Мы колесим по центральной части острова. В горных районах малярия почти исчезла. Зато в поймах рек, заболоченных полях, сырых низинах она все еще дает о себе знать.
Трудно поверить, что под жгучими лучами солнца может оставаться хоть какая-нибудь влага, но на Цейлоне ее более чем нужно.
По крутой, очень живописной дороге мы спускаемся к океану. На побережье между пальмами и бананами разбросаны все те же крытые соломой полутемные жилища с верандами.
В лавочке на полке разложены соль, спички, мыло, чай. в корзинах — рыба, фрукты и овощи, на столиках расставлены бутылки с напитками желтого, зеленого и оранжевого цвета, на лотках — кренделя.
Волны океана приносят кожуру от бананов и ананасов. Шумит прибой, на приколе качаются легкие рыбачьи лодки, прямо на песке растянуты сети для просушки.

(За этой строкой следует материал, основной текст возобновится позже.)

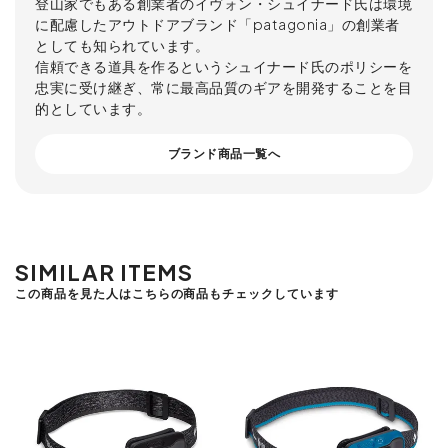
登山家でもある創業者のイヴォン・シュイナード氏は環境
に配慮したアウトドアブランド「patagonia」の創業者
としても知られています。
信頼できる道具を作るというシュイナード氏のポリシーを
忠実に受け継ぎ、常に最高品質のギアを開発することを目
的としています。
ブランド商品一覧へ
SIMILAR ITEMS
この商品を見た人はこちらの商品もチェックしています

Рыбаки перекладывают из лодки в корзины рыбу, похожую на карпа, и двухметрового махасира с крупной чешуей. Здесь, по словам рыбаков, купаться нельзя из-за акул. Впрочем, подошедший к нам старик сингал уверяет, что здешние акулы не опасны и что лишь возле Коломбо как будто появляется изредка рыба-меч, акула-молот и рыба-пила, да и то не у самого берега.
К голове одной из рыб присосалась небольшая ремора. С трудом оторвав ее, мы рассматриваем мощную присоску. Ремора плотно прикрепляется к телу рыбы и плавает вместе с ней, пользуясь не только бесплатным транспортом, но и остатками пищи. Нашелся в лодке и экспонат для моего музея — четырехзубка. Еще живая, она раздувает покрытое колючками тело и становится абсолютно круглой, затем выпускает воздух и принимает вновь плоскую форму. Ее сильные зубы позволяют «лузгать» раковины моллюсков, как семечки, и лакомиться их содержимым. Колючки спасают от хищников. Если же случайно она оказывается у кого-нибудь в желудке, то действует весьма решительно: пускает в ход зубы, прогрызает сначала стенку желудка, а потом мышцы неосторожного хищника и выходит на волю.